Tiny Ticks

Cesium Clock

 In our everyday real world we view change as an analog process. That is, it occurs continuously. Change is unlike a of chain with individual links forming the entirety chain rather than like a cable with no individual lengths. Change is not as a series of events happening end to end, one after the other, without breaks as in a chain. Analog change is continuous event from beginning to end. 

But in the quantum world, change is not continuous but occurs as individual events like the links in a chain jointed together to form a whole. Quantum change occurs in a connected series discrete chunks. And these chunks can be used as the "ticks" in a clock. 

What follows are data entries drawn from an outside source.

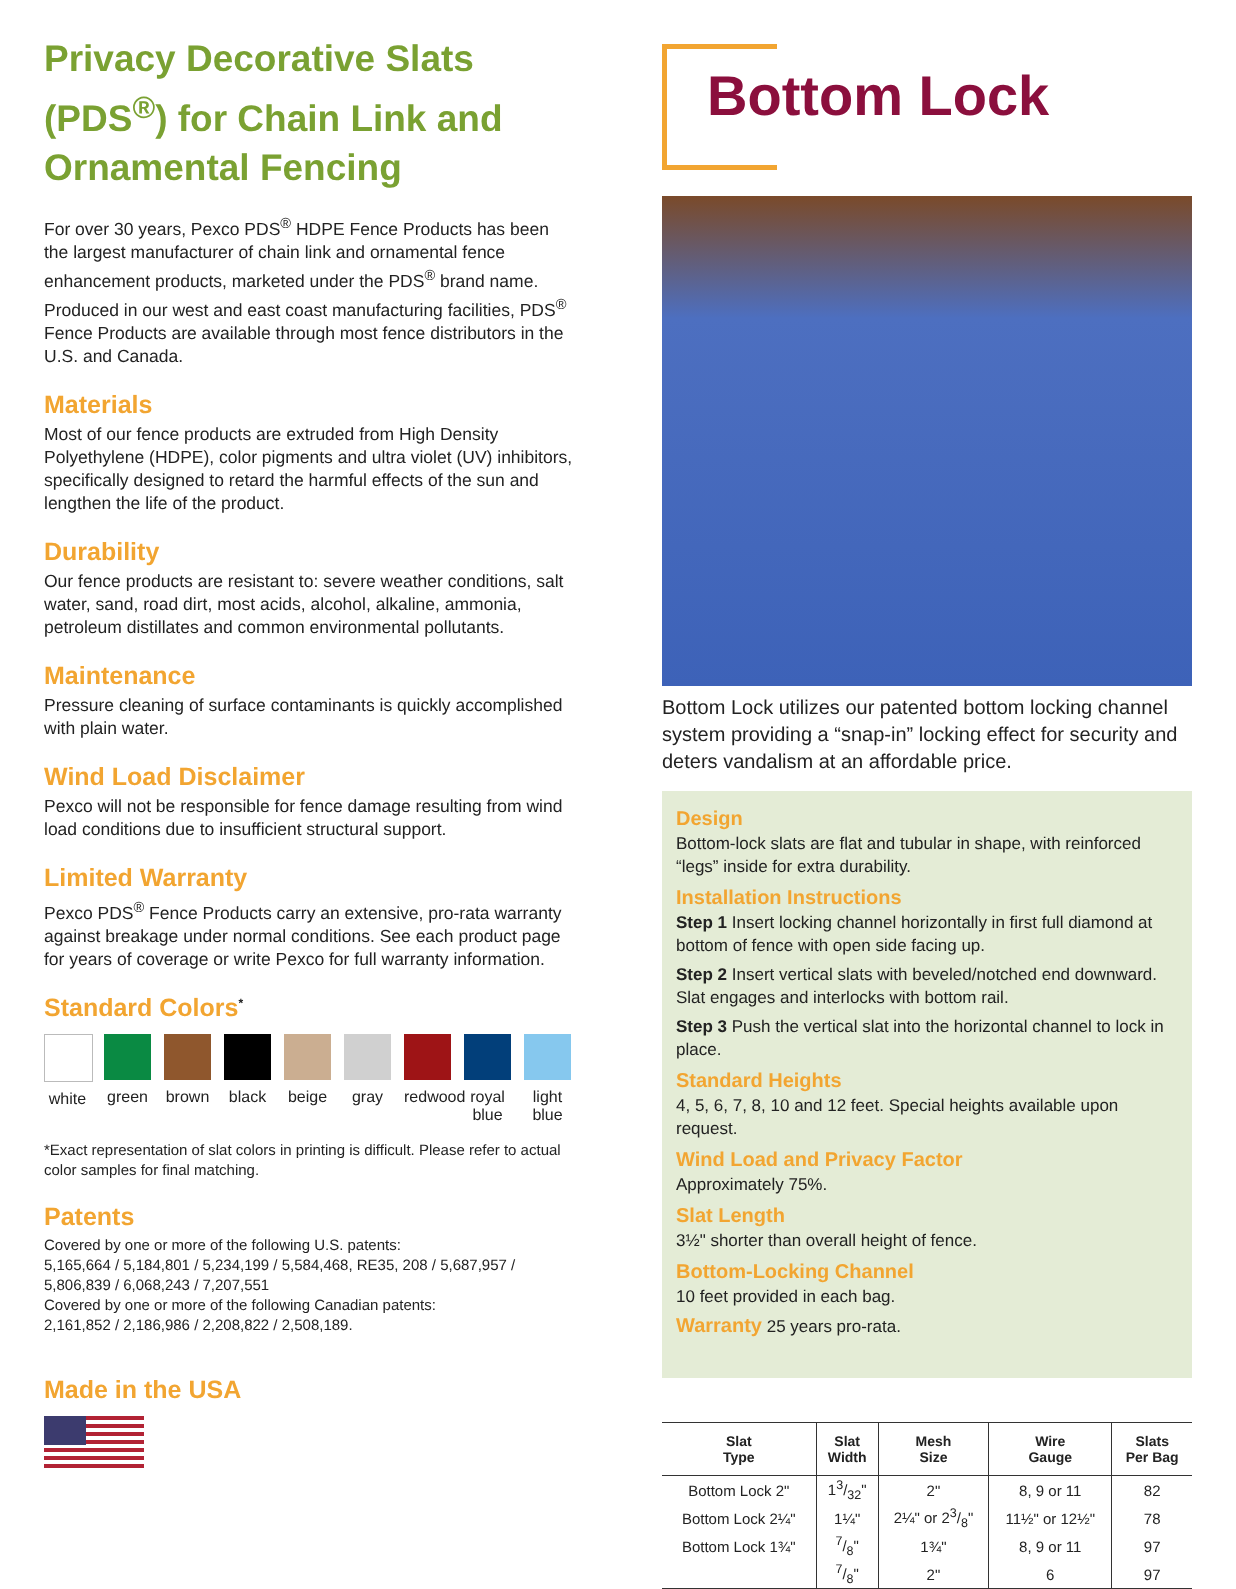Privacy Decorative Slats (PDS<sup>®</sup>) for Chain Link and Ornamental Fencing
For over 30 years, Pexco PDS<sup>®</sup> HDPE Fence Products has been the largest manufacturer of chain link and ornamental fence enhancement products, marketed under the PDS<sup>®</sup> brand name. Produced in our west and east coast manufacturing facilities, PDS<sup>®</sup> Fence Products are available through most fence distributors in the U.S. and Canada.
Materials
Most of our fence products are extruded from High Density Polyethylene (HDPE), color pigments and ultra violet (UV) inhibitors, specifically designed to retard the harmful effects of the sun and lengthen the life of the product.
Durability
Our fence products are resistant to: severe weather conditions, salt water, sand, road dirt, most acids, alcohol, alkaline, ammonia, petroleum distillates and common environmental pollutants.
Maintenance
Pressure cleaning of surface contaminants is quickly accomplished with plain water.
Wind Load Disclaimer
Pexco will not be responsible for fence damage resulting from wind load conditions due to insufficient structural support.
Limited Warranty
Pexco PDS<sup>®</sup> Fence Products carry an extensive, pro-rata warranty against breakage under normal conditions. See each product page for years of coverage or write Pexco for full warranty information.
Standard Colors<sup>*</sup>
white
green
brown
black
beige
gray redwood
royal blue
light blue
*Exact representation of slat colors in printing is difficult. Please refer to actual color samples for final matching.
Patents
Covered by one or more of the following U.S. patents:
5,165,664 / 5,184,801 / 5,234,199 / 5,584,468, RE35, 208 / 5,687,957 / 5,806,839 / 6,068,243 / 7,207,551
Covered by one or more of the following Canadian patents:
2,161,852 / 2,186,986 / 2,208,822 / 2,508,189.
Made in the USA
Bottom Lock
Bottom Lock utilizes our patented bottom locking channel system providing a “snap-in” locking effect for security and deters vandalism at an affordable price.
Design
Bottom-lock slats are flat and tubular in shape, with reinforced “legs” inside for extra durability.
Installation Instructions
Step 1 Insert locking channel horizontally in first full diamond at bottom of fence with open side facing up.
Step 2 Insert vertical slats with beveled/notched end downward. Slat engages and interlocks with bottom rail.
Step 3 Push the vertical slat into the horizontal channel to lock in place.
Standard Heights
4, 5, 6, 7, 8, 10 and 12 feet. Special heights available upon request.
Wind Load and Privacy Factor
Approximately 75%.
Slat Length
3½" shorter than overall height of fence.
Bottom-Locking Channel
10 feet provided in each bag.
Warranty 25 years pro-rata.
| Slat Type | Slat Width | Mesh Size | Wire Gauge | Slats Per Bag |
| --- | --- | --- | --- | --- |
| Bottom Lock 2" | 13/32" | 2" | 8, 9 or 11 | 82 |
| Bottom Lock 2¼" | 1¼" | 2¼" or 23/8" | 11½" or 12½" | 78 |
| Bottom Lock 1¾" | 7/8" | 1¾" | 8, 9 or 11 | 97 |
| | 7/8" | 2" | 6 | 97 |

Today the clock of last resort is an atomic clock which use the quantum "ticks" of a quantum event in that occurs in Cesium -133 atoms (the microwave electromagnetic radiation emitted or absorbed by the quantum transition (energy change) of  the ground state of Cesium-133 atoms). We define a total of  9,192,631,770 changes of the ground state of the Cesium-133 atom as 1 second. So it is that our smallest measure of change is one tick (1/9,192,631,770) of the Cesium-133 atomic clock. All other changes we observe and measure are measured relative to the "ticks" of this clock.

So how small is one "tick"? Well, the Cesium-133 atom clock ticks about 795 trillion "ticks" every time the earth makes a complete rotation ("day"). If you were sitting on the equator you would travel about  25 thousand  miles in a circle around the axis of the earth every rotation. And so it is that you would travel about 2 thousandths (0.002) of an inch per "click" of the atomic clock. That amounts a change in position that is equal to the thickness of two human hairs in 25,000 miles.

Yes, we can count the number of ticks. And, yes, we do use atomic clocks and their tiny ticks in real world applications. A familiar one is their use in Global Position Satellites (GPS) so that your cell phone can accurately tell you where in the whole wide world you are within in a few feet.